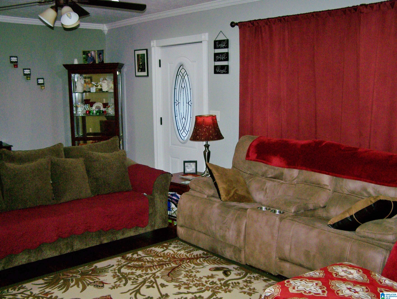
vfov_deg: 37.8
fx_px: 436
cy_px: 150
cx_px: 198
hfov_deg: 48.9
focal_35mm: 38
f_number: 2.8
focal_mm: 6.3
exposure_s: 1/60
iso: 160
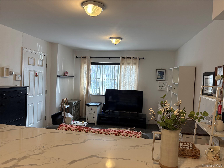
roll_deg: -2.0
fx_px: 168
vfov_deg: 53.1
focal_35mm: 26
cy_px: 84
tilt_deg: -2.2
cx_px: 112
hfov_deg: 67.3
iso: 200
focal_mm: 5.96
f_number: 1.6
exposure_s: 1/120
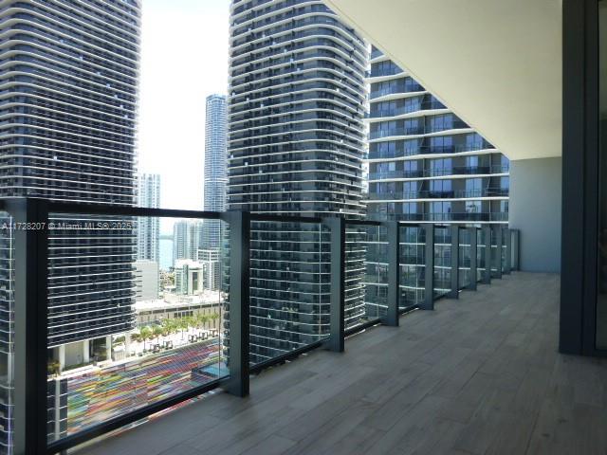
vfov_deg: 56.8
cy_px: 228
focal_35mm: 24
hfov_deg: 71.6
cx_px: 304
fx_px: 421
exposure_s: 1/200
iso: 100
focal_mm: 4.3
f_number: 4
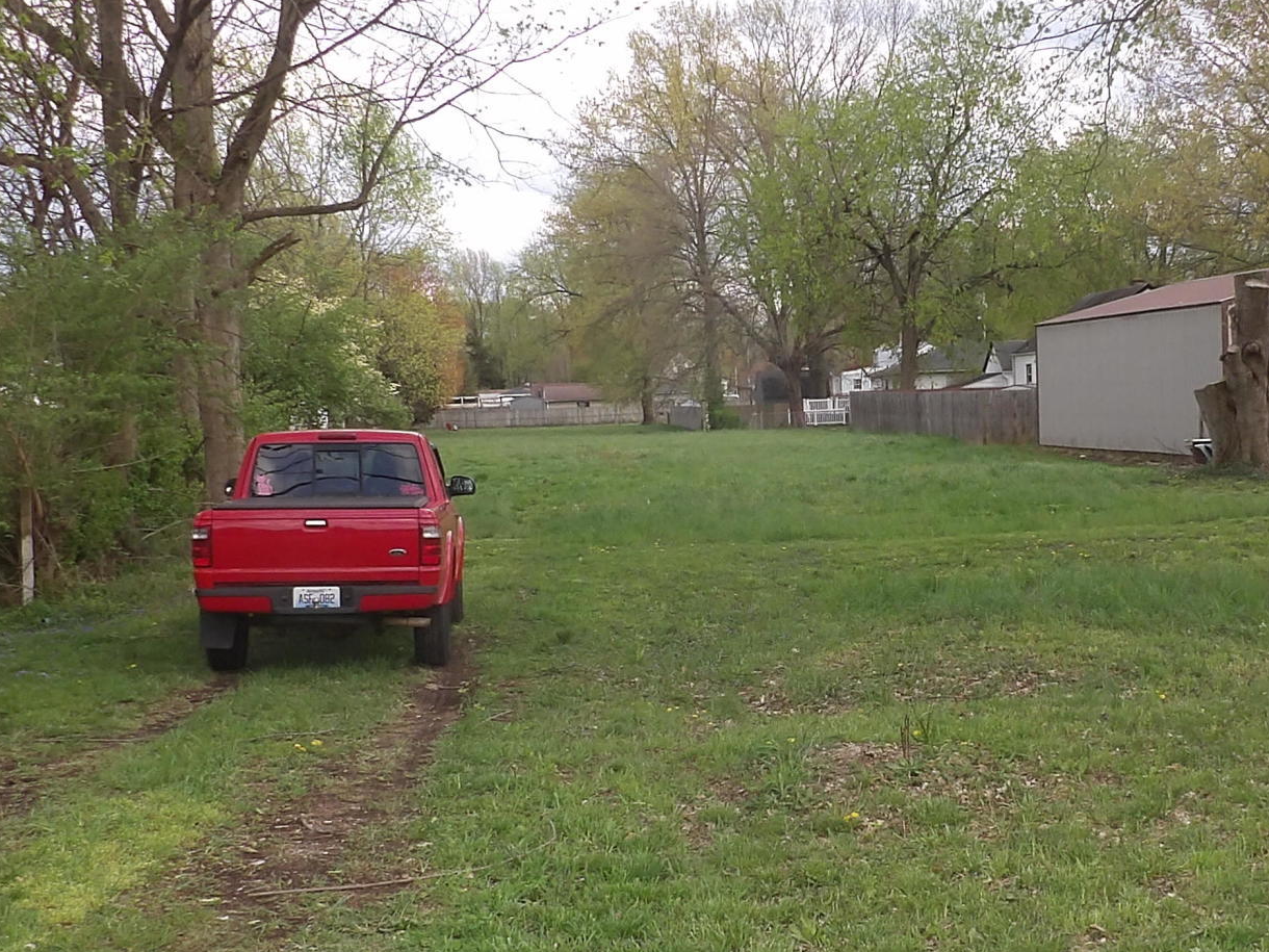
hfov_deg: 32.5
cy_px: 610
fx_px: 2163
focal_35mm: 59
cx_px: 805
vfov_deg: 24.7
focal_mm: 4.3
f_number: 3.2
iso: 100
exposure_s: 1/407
+---+
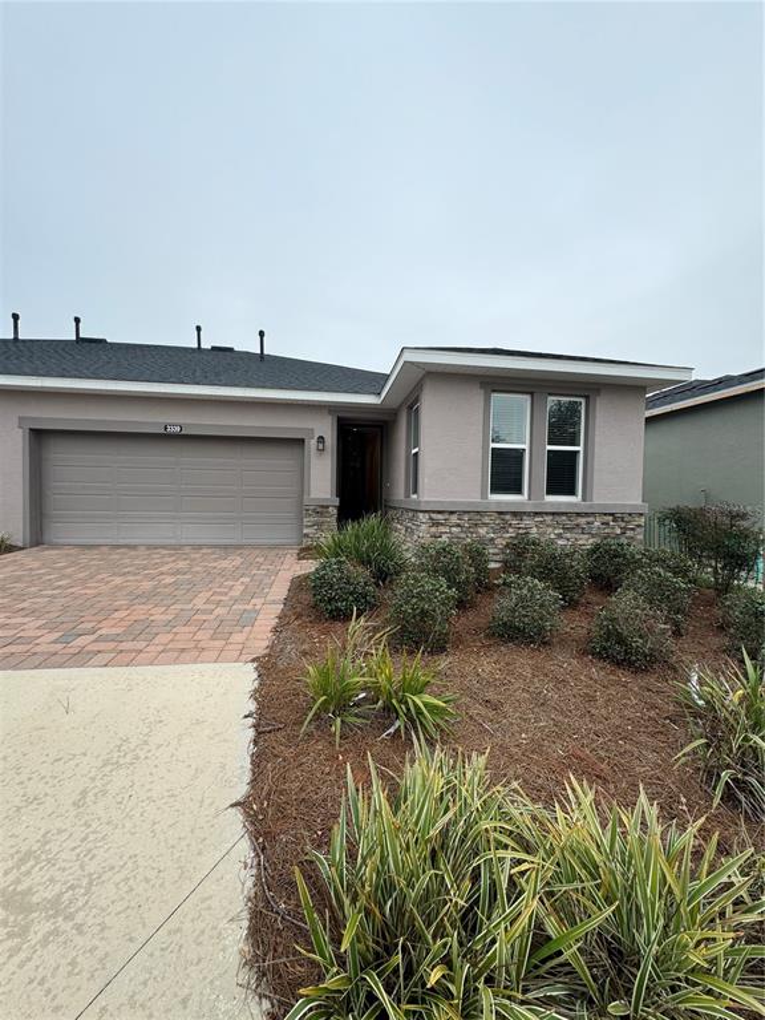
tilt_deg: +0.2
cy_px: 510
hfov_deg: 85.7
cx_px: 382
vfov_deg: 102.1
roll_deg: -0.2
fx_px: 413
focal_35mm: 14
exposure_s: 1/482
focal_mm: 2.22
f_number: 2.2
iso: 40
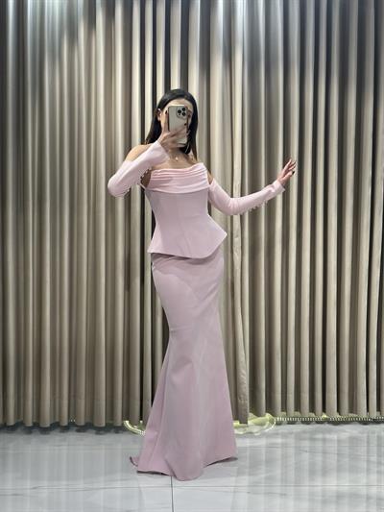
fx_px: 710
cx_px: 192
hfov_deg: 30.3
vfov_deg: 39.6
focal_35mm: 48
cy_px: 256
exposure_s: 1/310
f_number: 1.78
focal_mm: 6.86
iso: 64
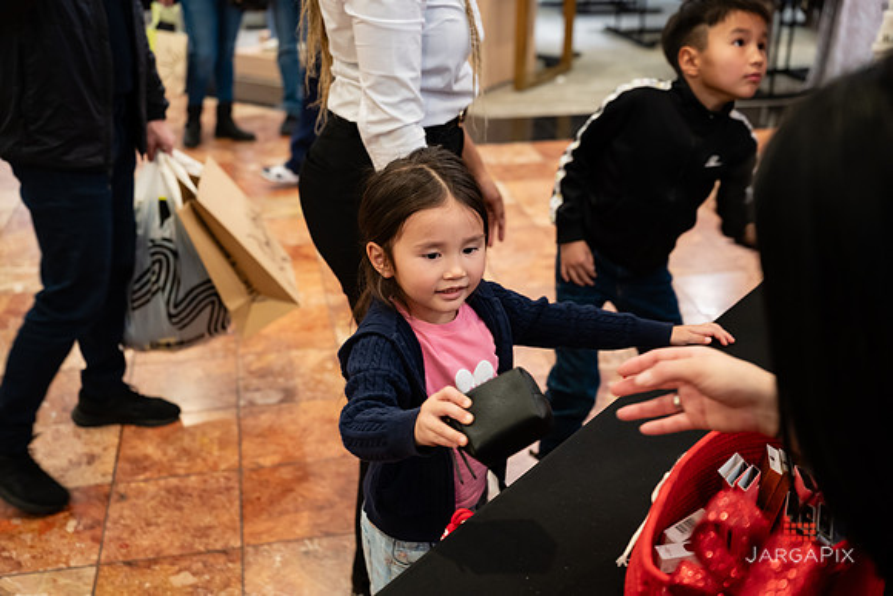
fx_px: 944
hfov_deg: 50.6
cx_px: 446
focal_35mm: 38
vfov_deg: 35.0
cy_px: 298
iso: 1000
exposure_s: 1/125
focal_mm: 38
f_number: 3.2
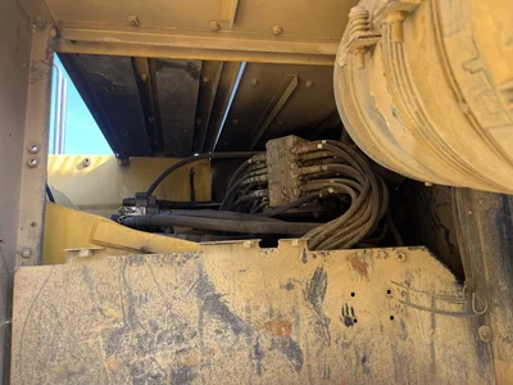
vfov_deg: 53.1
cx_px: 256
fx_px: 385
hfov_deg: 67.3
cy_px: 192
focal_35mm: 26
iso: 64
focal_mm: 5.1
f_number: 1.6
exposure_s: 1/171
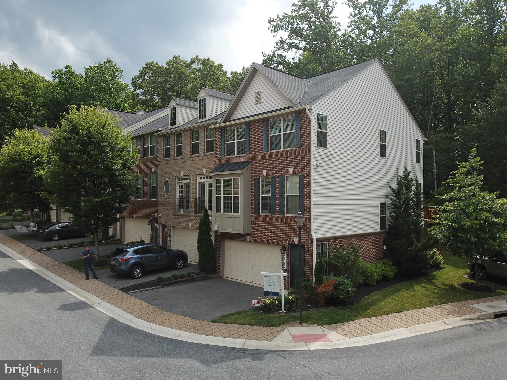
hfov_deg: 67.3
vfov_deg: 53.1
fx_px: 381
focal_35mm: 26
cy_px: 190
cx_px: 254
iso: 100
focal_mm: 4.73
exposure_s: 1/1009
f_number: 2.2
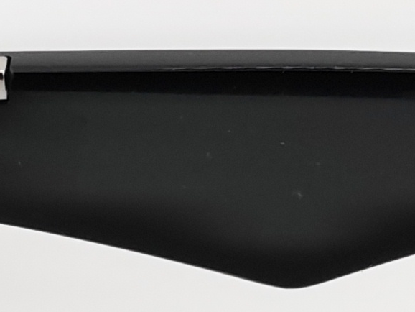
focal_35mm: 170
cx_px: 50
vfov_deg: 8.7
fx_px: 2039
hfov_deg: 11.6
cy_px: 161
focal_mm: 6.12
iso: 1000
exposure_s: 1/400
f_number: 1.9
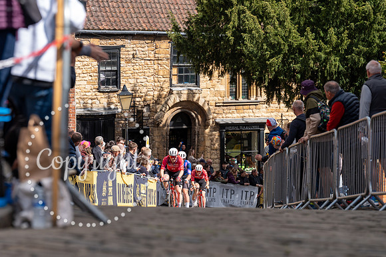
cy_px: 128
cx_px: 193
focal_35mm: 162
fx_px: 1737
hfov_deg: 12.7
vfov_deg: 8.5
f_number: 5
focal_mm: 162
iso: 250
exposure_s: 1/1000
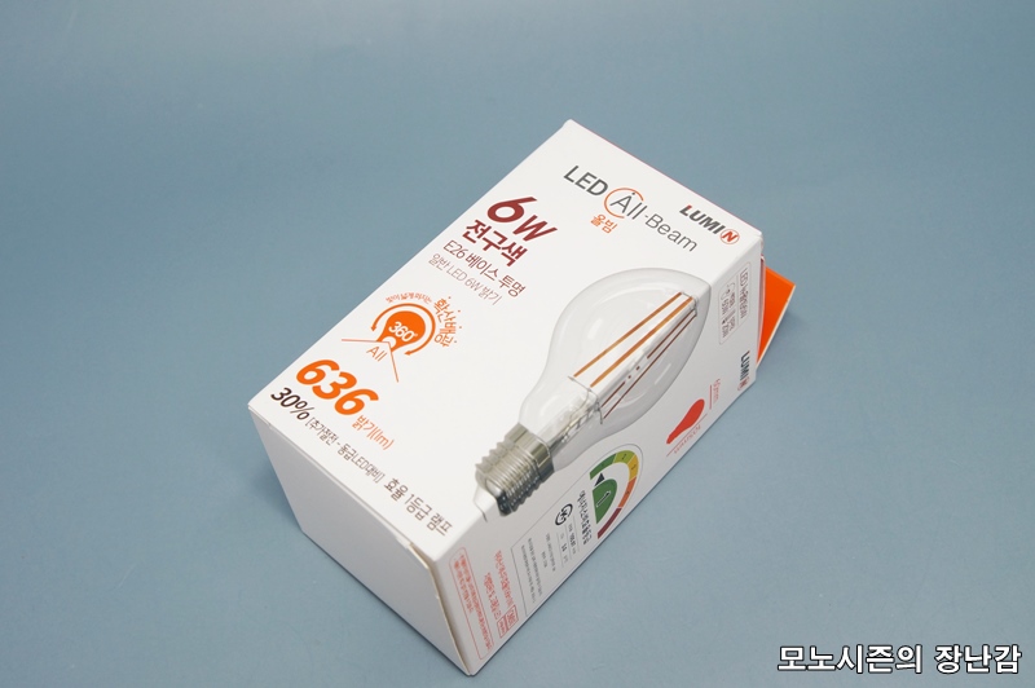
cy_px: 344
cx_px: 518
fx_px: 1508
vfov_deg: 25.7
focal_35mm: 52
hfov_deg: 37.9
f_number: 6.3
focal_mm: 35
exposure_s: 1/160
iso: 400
+---+
* _Task objective_
Write back the stretch of lines above that begins with the line holding "hfov_deg: 11.6" and ends with the line holding "focal_mm: 35", both included, exactly as written. Pictures stay out.

* _Answer section_
hfov_deg: 11.6
cy_px: 161
focal_mm: 6.12
iso: 1000
exposure_s: 1/400
f_number: 1.9
cy_px: 128
cx_px: 193
focal_35mm: 162
fx_px: 1737
hfov_deg: 12.7
vfov_deg: 8.5
f_number: 5
focal_mm: 162
iso: 250
exposure_s: 1/1000
cy_px: 344
cx_px: 518
fx_px: 1508
vfov_deg: 25.7
focal_35mm: 52
hfov_deg: 37.9
f_number: 6.3
focal_mm: 35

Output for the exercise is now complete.